> [EXCERTO]:
§
Home

 

 

 

 

... coincidências

 

 

Deixem-me contar uma história, para este meu site não ser sempre um aborrecimento. É uma história verdadeira, aconteceu comigo, tem amizade, Jazz e coincidências e apetece-me contá-la. Tem um preâmbulo.

Tenho um amigo, digamos que se chama Pedro, que vive na Catalunha. Pois o Pedro, ao fim de vinte anos de uma promissora carreira nos impostos, conheceu uma catalã, apaixonou-se, desempregou-se e foi atrás dela prá Catalunha.

Algumas línguas viperinas dirão que a história ilustra bastante a atracção que a instituição tributária nacional pode exercer sobre os seus quadros, mas eu prefiro dizer que foi a força do amor que levou o Pedro. A verdade é que o meu grande amigo Pedro deixou os impostos e foi trabalhar para uma gasolineira numa aldeola do interior da Catalunha, não muito longe da fronteira já, a uns trinta kms de Girona e outros tantos da terra do Salvador Dali. A aldeia onde vive terá, no seu núcleo urbano, uns mil habitantes.

Enfim, poderia ficar aqui a falar sobre a minha amizade com o Pedro, ou sobre as suas qualidade e defeitos, mas para a história interessa que o conheci bem, e que a amizade perdurou sobre a distância. A nossa amizade já tem décadas, e foi sendo alimentada pelas visitas anuais do Pedro e pelo humor fácil das larachas via email.
Pois um dia meti-me a caminho e fui com outro amigo, digamos que o Zé, ter com o Pedro à Catalunha. Avião para Barcelona, comboio até Girona e o Pedro foi-nos buscar.

Dias divertidos. O Pedro faz sempre questão de nos passear, conhecemos os arredores, fomos a Figueres, e passámos muitas tardes na palheta, no pequeno terraço de sua casa, com a mulher do Pedro e alguns amigos. Comíamos por norma em casa do Pedro, ou ocasionalmente num tasco para conhecermos uma das iguarias locais, o arroz negro, os calçots, as sépias e o tamboril com mexilhões, as botifarras e outras.

Pois um dia, a história começa verdadeiramente aqui, fomos comer ao restaurante da aldeia que, talvez por se situar numa encruzilhada de estradas, costuma ser frequentada ao almoço. É um restaurante sem história, mas ao que percebi, o Pedro não costuma lá comer e nós nunca mais voltámos.
§
Entradas de dados recolhidas

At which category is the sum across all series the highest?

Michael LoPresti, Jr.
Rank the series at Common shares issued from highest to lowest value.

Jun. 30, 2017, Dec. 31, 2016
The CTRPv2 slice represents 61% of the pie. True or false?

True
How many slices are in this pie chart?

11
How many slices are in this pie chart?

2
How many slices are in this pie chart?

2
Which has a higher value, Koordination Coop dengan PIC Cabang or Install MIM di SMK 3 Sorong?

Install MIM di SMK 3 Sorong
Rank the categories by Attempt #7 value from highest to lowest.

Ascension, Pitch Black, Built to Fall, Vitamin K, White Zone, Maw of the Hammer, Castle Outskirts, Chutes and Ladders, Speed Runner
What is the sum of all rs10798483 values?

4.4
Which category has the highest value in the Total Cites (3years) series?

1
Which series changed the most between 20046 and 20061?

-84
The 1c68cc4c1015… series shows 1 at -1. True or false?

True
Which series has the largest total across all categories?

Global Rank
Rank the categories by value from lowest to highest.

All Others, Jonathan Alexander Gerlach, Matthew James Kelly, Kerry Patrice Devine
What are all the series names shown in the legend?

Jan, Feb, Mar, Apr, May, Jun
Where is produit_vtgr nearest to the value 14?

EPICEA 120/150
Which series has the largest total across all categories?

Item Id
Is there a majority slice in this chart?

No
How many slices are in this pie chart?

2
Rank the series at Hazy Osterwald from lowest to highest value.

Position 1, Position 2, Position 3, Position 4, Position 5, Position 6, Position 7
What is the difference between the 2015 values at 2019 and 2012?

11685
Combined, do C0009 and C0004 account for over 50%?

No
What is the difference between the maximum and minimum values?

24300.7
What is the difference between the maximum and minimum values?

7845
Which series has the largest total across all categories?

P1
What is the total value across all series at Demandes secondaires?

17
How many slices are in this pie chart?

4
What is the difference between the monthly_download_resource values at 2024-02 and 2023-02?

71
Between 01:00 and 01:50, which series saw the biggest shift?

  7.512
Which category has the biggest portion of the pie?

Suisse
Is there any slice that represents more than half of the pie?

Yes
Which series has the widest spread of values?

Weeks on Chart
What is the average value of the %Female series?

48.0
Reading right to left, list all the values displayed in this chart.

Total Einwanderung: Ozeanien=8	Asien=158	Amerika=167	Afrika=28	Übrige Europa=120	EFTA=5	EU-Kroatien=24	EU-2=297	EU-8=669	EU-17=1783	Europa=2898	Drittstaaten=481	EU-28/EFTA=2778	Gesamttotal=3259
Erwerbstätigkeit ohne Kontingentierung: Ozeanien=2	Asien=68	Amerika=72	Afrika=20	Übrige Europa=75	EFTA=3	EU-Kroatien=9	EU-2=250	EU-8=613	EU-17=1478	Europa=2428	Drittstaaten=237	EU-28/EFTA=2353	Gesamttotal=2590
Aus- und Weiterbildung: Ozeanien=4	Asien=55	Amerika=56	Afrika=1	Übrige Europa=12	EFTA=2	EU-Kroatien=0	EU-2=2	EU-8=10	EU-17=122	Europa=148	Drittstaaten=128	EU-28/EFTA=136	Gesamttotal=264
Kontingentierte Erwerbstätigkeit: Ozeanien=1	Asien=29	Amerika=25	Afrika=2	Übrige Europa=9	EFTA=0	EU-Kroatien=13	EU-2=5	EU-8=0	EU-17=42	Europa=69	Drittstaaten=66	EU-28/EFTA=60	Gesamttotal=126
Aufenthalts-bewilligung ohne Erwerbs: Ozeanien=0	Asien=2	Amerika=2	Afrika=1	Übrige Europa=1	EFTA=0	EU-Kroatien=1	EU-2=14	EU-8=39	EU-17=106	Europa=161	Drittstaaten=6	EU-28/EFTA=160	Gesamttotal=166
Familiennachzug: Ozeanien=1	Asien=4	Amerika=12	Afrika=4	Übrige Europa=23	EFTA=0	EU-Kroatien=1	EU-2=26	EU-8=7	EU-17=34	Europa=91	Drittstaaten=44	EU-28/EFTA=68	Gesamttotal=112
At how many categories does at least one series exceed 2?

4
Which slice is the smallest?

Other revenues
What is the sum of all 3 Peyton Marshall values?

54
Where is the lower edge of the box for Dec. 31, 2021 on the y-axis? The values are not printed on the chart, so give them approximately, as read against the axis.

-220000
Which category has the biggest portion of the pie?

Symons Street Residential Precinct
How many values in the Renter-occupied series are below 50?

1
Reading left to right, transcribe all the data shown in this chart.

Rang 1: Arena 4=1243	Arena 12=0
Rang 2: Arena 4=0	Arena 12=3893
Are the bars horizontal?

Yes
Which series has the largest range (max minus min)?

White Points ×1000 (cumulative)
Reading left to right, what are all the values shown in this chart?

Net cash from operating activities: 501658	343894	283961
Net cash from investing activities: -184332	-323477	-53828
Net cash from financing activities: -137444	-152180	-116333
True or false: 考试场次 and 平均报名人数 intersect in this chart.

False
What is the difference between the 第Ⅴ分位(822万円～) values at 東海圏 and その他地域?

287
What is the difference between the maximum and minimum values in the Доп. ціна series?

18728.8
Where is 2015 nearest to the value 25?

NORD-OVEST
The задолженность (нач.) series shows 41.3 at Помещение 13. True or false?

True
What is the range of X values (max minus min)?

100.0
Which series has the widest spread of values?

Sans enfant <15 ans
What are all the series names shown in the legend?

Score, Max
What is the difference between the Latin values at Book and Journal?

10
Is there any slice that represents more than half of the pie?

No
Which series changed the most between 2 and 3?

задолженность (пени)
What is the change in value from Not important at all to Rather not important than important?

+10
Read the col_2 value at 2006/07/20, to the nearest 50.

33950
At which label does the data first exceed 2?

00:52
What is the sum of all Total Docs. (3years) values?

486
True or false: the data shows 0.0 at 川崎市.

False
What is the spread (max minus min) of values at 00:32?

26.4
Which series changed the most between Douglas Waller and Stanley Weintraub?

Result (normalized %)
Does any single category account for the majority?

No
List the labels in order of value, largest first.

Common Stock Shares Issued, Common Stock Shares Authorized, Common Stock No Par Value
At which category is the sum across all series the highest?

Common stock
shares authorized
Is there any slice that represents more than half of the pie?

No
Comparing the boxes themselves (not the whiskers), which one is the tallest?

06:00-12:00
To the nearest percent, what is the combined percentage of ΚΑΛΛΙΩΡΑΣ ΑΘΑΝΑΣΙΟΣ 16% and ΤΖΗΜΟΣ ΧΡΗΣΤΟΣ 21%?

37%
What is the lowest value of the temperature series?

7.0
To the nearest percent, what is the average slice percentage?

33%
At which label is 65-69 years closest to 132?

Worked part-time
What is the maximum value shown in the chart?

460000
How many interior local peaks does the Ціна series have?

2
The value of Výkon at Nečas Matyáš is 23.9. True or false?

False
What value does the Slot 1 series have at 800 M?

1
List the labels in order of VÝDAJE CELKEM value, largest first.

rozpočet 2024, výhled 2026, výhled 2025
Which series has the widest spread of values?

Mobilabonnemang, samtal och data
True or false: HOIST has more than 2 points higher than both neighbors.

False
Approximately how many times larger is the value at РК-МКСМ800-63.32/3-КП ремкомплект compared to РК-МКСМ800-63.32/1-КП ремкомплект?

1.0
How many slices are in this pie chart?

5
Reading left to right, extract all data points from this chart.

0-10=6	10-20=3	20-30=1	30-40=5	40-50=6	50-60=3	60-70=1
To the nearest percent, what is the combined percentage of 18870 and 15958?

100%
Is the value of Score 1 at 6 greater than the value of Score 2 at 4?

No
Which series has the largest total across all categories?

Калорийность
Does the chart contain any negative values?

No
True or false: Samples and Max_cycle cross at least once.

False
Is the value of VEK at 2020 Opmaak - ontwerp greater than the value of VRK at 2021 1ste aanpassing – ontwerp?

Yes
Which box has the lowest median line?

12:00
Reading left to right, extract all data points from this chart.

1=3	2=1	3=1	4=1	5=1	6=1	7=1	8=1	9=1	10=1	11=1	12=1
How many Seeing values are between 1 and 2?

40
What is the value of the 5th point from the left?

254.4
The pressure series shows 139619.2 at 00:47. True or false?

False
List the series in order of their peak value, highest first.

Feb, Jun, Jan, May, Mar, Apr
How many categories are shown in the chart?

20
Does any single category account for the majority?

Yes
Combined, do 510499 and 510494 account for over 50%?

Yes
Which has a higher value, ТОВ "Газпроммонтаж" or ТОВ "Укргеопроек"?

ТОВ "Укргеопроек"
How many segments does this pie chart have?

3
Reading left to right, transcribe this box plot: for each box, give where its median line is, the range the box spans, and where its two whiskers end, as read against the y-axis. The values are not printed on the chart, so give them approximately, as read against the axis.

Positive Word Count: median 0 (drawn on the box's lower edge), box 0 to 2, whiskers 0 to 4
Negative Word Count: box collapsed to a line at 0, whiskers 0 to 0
§
> [TRABALHO A REALIZAR]:
1. Segundo a história sobre o Pedro, a que distância de Girona fica a aldeia onde ele vive?
2. Prossiga a história sobre o Pedro a partir da última frase apresentada.
As entradas não têm qualquer relação com a história sobre o Pedro.

> [RESPOSTAS DO EXERCÍCIO]:
1. A uns trinta quilómetros.

2.
Pois antes ainda de começar a comer fui à casa de banho fazer as minhas necessidades e lavar as mãos. Estava eu virado de frente para o urinol, quando um cartaz me chamou a atenção: era um A3 coberto por uma placa plástica transparente, que me pareceu lá estar há algum tempo. O cartaz constava de um desenho estilizado de um saxofonista e uma extensa legenda de que não entendi patavina, para além de dois nomes que me chamaram a atenção: Joshua Redman e Charles McPherson. O outro urinol tinha um cartaz semelhante, mas nenhum nome conhecido.

Achei graça e chamei os meus amigos e o Pedro traduziu: o cartaz anunciava um concerto na praia de l’Estartit, algures na Costa Brava, mas não tinha referência ao ano em que tinha ocorrido embora, curiosamente, o dia do mês de Julho fosse o dia seguinte. Mas claramente a placa que cobria o cartaz já tinha anos.  

Ainda assim a curiosidade fez-nos pesquisar na internet e para nosso espanto o Pedro descobriu que Redman e McPherson iam tocar em l’Estartit no dia seguinte!

Era um pouco estranho, nem na aldeia do Pedro, nem nas localidades por onde passámos, nem em nenhum outro local para além da praia de L’Estartit encontrámos alguma referência aos concertos, mas lá fomos.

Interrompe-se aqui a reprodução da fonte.